I dare you to let me be your, your one and only
I promise I’m worthy to hold in your arms
So come on and give me a chance
To prove that I’m the one who can
Walk that mile until the end starts

I know it ain’t easy
Giving up your heart
I know it ain’t easy
Giving up your heart

(Nobody’s perfect, trust me I’ve learned it)
I know it ain’t easy, giving up your heart
(Nobody’s perfect, trust me I’ve learned it)
I know it ain’t easy, giving up your heart

I know it ain’t easy
Giving up your heart
I know it ain’t easy
Giving up your heart

So I dare you to let me be your, your one and only
I promise I’m worthy to hold in your arms
So come on and give me a chance
To prove that I’m the one who can
Walk that mile until the end starts
Come on and give me a chance
To prove that I’m the one who can
Walk that mile until the end starts.

Forty Two

Today I celebrate my forty-second birthday. This is significant as my mother died at this age. And so this age has been ingrained in my brain. I dreaded its arrival while at the same time I couldn’t wait to move beyond this number as in a weird way, I felt like I needed to reach this age before life could really begin. So can’t wait for it all to happen. While things have progressed, on the personal front (dating/relationships/family), they have also been at a standstill for the last decade or so. Shame really. But hey, no time like the present to carpe diem. So LORD whatever is in store, know that I am ready. FINALLY!

Longing For The Future

I still think of SalsaMan and I’m totally annoyed by that. Irritated because he was only in my life for a short period of time so really – what is this longing? I don’t really think it’s for him personally but more what he represented. That being, the future filled with laughter, a wider circle of friends and an extended family. He came on strong offering all of that and much more and then snatched it back. How cruel.

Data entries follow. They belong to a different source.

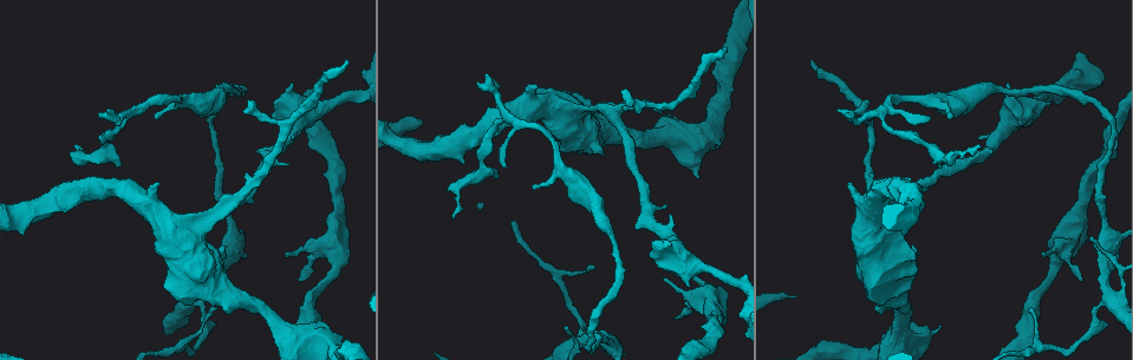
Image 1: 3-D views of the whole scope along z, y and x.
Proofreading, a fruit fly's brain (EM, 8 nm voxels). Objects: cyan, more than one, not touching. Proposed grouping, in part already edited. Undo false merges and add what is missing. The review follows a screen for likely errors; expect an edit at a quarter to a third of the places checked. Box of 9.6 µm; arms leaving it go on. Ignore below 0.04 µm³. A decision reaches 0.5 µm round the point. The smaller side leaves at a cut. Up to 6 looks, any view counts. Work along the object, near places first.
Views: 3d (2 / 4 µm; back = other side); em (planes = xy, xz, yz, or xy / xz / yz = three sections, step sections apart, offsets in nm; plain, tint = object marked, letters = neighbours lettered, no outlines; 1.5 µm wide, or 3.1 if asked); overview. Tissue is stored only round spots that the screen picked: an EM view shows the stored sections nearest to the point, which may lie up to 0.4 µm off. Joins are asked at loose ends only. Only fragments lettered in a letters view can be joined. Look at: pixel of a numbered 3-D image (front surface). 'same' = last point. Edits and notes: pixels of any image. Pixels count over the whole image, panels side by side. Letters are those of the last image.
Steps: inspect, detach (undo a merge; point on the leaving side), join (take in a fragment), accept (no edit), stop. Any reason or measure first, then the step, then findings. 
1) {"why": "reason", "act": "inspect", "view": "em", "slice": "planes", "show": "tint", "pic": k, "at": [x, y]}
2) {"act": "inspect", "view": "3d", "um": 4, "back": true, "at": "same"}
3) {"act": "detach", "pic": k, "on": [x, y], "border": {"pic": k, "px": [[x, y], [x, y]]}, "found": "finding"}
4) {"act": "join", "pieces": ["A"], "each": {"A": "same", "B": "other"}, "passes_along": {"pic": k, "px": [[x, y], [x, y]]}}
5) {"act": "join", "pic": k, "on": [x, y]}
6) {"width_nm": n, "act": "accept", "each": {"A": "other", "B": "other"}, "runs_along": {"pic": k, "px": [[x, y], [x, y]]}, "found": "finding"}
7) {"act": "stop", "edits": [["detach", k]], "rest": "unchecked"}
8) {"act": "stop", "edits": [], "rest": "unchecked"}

{"why": "an open end", "act": "inspect", "view": "em", "slice": "yz", "step": 4, "show": "letters", "pic": 1, "at": [215, 324]}

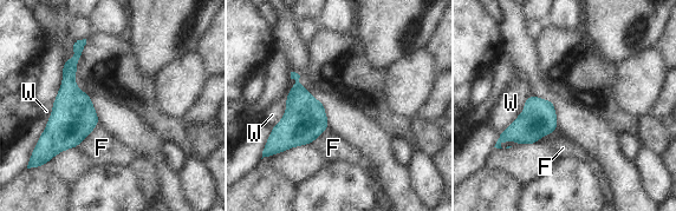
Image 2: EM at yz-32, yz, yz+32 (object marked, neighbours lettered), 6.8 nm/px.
{"why": "cut it another way", "act": "inspect", "view": "em", "slice": "planes", "show": "letters", "at": "same"}

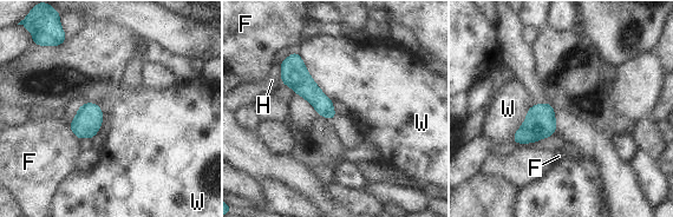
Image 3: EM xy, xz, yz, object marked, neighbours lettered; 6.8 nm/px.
{"width_nm": 130, "act": "accept", "each": {"F": "other", "H": "other", "W": "other"}, "border": {"pic": 3, "px": [[296, 51], [314, 83], [333, 100]]}, "found": "no lettered fragment goes on from it"}

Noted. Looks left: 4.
{"why": "an open end", "act": "inspect", "view": "3d", "um": 4, "pic": 1, "at": [588, 154]}

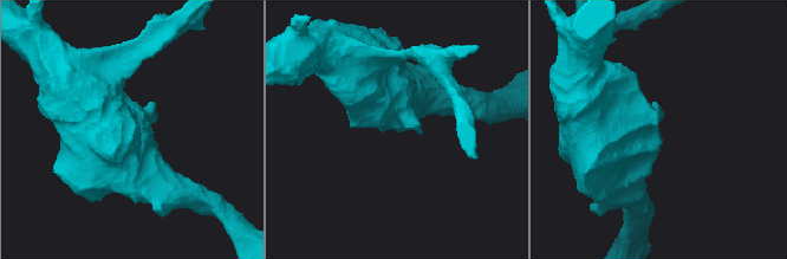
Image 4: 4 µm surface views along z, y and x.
{"act": "inspect", "view": "em", "slice": "planes", "show": "letters", "pic": 4, "at": [658, 147]}

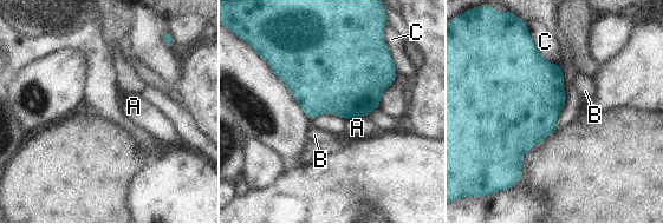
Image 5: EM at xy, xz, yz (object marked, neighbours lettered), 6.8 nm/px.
{"act": "accept", "each": {"A": "other", "B": "other", "C": "other"}, "border": {"pic": 5, "px": [[365, 116], [345, 119]]}, "found": "no lettered fragment goes on from it"}

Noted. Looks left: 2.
{"act": "stop", "edits": [], "rest": "unchecked"}

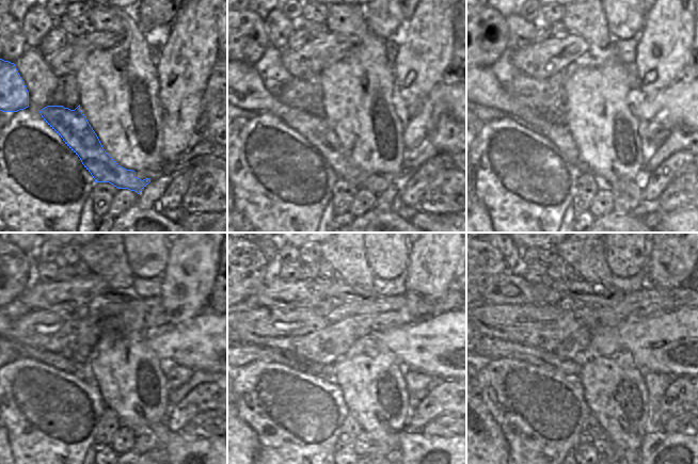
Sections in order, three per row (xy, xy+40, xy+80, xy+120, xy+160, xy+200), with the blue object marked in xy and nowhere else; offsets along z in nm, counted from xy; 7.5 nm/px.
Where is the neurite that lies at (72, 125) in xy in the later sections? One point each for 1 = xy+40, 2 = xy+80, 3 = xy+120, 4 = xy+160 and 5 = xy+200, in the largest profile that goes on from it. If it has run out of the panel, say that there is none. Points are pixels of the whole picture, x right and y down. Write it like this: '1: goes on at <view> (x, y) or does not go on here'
1: goes on at xy+40 (249, 93)
2: goes on at xy+80 (488, 92)
3: goes on at xy+120 (179, 449)
4: goes on at xy+160 (417, 449)
5: goes on at xy+200 (659, 449)

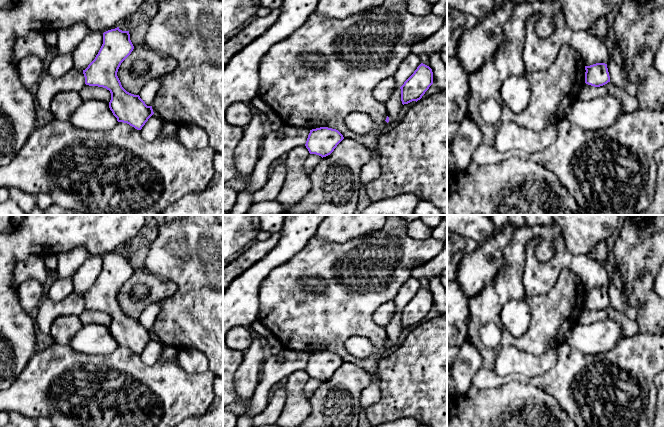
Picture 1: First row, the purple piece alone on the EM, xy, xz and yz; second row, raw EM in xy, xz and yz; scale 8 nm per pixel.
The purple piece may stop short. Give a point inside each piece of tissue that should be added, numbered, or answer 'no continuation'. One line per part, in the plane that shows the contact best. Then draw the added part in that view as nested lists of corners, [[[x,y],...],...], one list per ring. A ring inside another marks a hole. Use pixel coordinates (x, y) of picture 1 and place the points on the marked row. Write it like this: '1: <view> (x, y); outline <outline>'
no continuation

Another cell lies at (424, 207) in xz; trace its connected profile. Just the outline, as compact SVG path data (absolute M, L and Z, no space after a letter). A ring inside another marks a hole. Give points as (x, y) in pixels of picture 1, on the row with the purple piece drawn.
M421 201L415 210L413 215L443 215L441 210L429 201Z

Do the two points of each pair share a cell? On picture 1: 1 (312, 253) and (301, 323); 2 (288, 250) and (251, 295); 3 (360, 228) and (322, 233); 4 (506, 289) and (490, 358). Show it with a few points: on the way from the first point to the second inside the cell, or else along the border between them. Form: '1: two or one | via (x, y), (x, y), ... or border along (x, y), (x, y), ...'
1: one | via (297, 270), (293, 274), (294, 306)
2: one | via (275, 258), (251, 282)
3: one | via (351, 228), (331, 229)
4: one | via (489, 306), (474, 324), (474, 338), (476, 341)

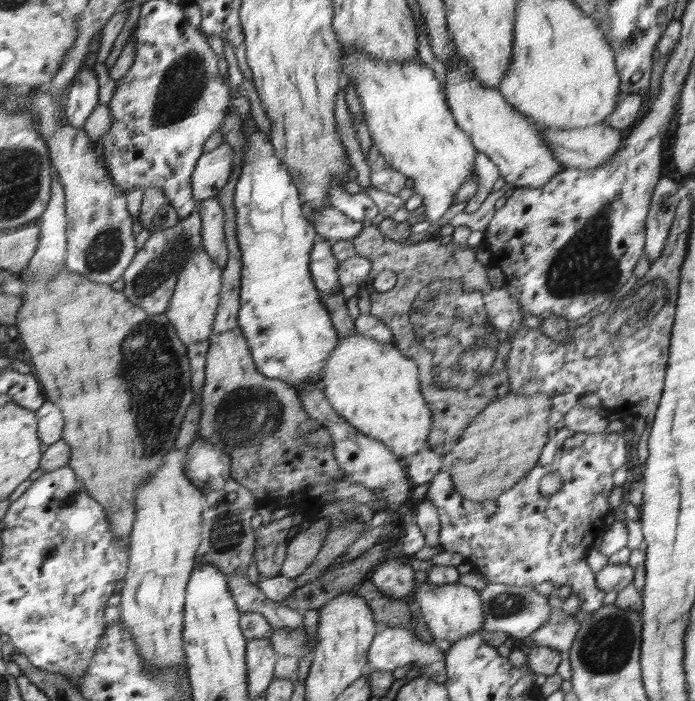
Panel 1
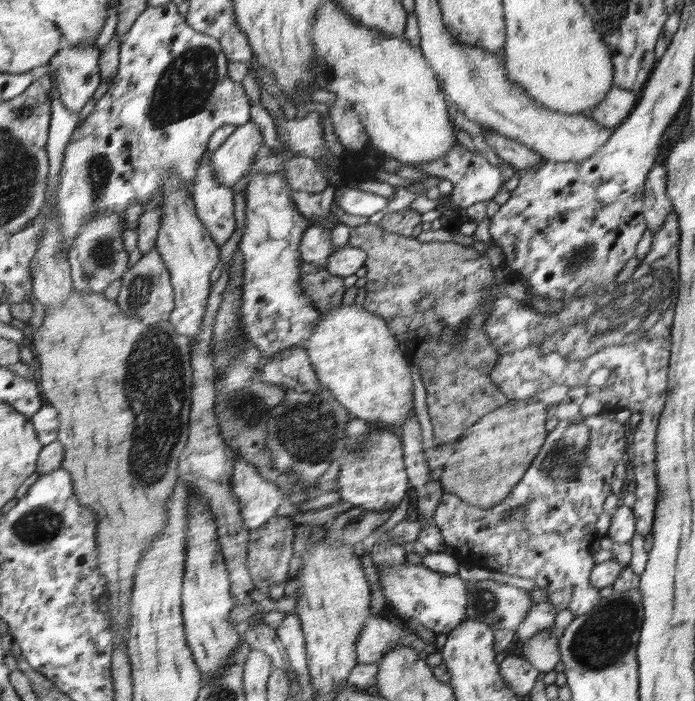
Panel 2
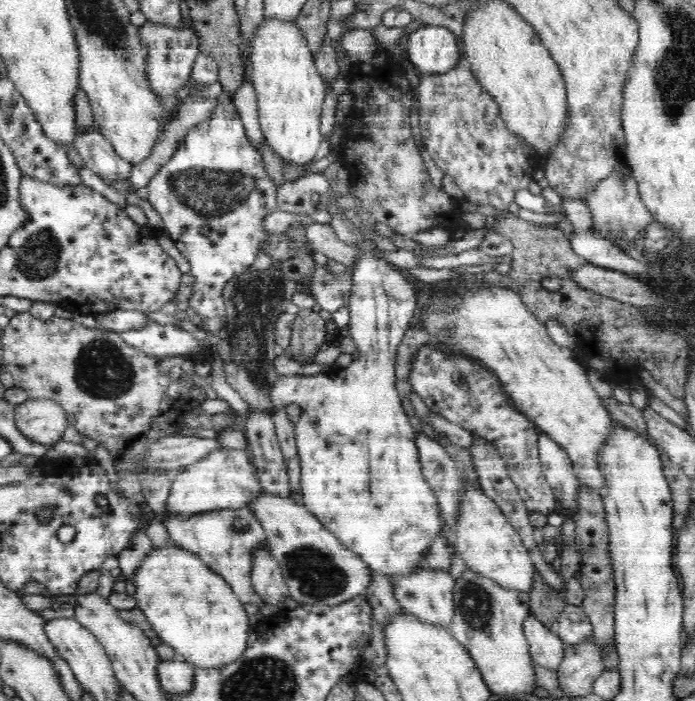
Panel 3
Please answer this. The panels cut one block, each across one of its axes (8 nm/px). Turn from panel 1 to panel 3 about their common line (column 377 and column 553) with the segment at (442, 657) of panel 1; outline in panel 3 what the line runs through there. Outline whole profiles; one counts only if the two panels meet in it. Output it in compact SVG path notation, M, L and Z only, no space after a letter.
M532 614L524 621L523 630L534 664L556 670L565 653L563 640Z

But annoyed as I am by the situation, I can’t bring myself to call him. Well actually, I can’t anymore because in addition to deleting his photos and messages, I also deleted his number. I didn’t want the temptation. So here I am still wondering, what really happened? Christ! I should have made an attempt to get some answers to bring about closure.

Then again, do I really need him to tell me what is now painfully obvious? Geez! Why do I do this to myself? I’m very good at holding it together in all other areas of my life but when it comes to boys I lose perspective. Perhaps I simply have too much time on my hands. I need to get busier.